‘I sometimes wish words could be my friends… you can’t shake hands with words, but they possess a feeling of nostalgic intimacy that even words themselves cannot describe.’ Shûji Terayama
Despite expressing such affection for words, Terayama, avant-garde poet, essayist, screenwriter, director and critic, called out for his readers to discard them in his 1967 collection of essays, Throw Away Your Books, Let’s Go into the Streets. In Terayama’s universe, words escaped from the pages and found themselves elsewhere – and one place they found a home was on the screen. Perhaps more famous in Japan for his poetry and abroad for his theatre, Terayama first ventured into cinema as a scriptwriter for Japanese New Wave directors, before directing experimental films. Some readers may have heard his words spoken by the character of Nanami in The Inferno of First Love (Susumu Hani, 1968), screened in last summer’s BFI season devoted to the Art Theatre Guild. Yet, despite his legendary cult status in Japan, Western audiences have had limited exposure to Terayama’s cinematic adventures, a deficiency the Tate Modern will remedy for Londoners in March with their film and performance retrospective, Shûji Terayama: Who can say that we should not live like dogs?’
The moving image was never a mistress for Terayama and nor was poetry ever his devoted wife. Bed-hopping between images and words, Terayama was also attracted to the spontaneity and liveliness of performance-art theatre, the capacity for sonic exploration in radio, and the bodily exertion in boxing and horseracing, for which he provided insightful public commentaries. He never kept these relationships a secret; in fact, what he preferred were chaotic cross-pollinations and rampant art form orgies, with him as the voyeur. The words in Throw Away Your Books, Let’s Go Into the Streets were hurled onto the stage in his stage vérité theatre production, and tossed onto the streets, only to get lobbed back onto the cinema screen for his first feature-length film of the same title (1971).
Terayama not only spoke, but also graffitied his poems onto the walls of Shinjuku and, most memorably, chalked them onto a football pitch, only for the letters to disappear into dust when trampled on by teens. In A Tale of Smallpox (1975) and Les Chants de Maldoror (1977), words are written onto the -image to obstruct our view. If words were indeed his best friends, Terayama certainly found a way to mess around with them, with his art as his playground.

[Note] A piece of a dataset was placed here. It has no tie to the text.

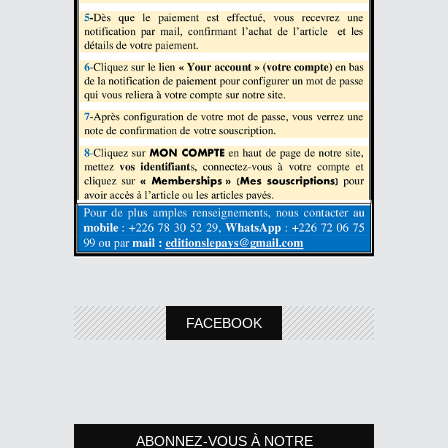
FACEBOOK
ABONNEZ-VOUS À NOTRE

Just as he forced his words to escape from the pages, Terayama saw the confines of the proscenium arch and the cinematic screen as limitations to overcome. In Pastoral: Hide and Seek (1974) and his play Inugami (1969), the walls of the sets collapsed to reveal their artificiality, as if he wanted the cinema, as well as the theatre, to burst out of their illusionary space and invade the streets. For the TV film American, Who Are You? (1967), made for TBS, and screened outside of Japan for the first time as part of the Tate’s programme, unsuspecting passers-by were suddenly confronted with a list of questions, thereby mutating a film shoot into a performance-art ‘happening’, then in counter-cultural vogue. In projections of Laura (1974), performer Morisaki Henriku literally jumped into the screen and appeared as an image. In screenings of The Trial (1975), performers and audiences hammered nails into the screen, most infamously at the Edinburgh Film Festival in 1984. Terayama’s cinema refused to stay static, and was never at home when simply projected. It’ll be exciting to see whether his screen experiments, always interrupted by words or actors, still hold any relevance for us today.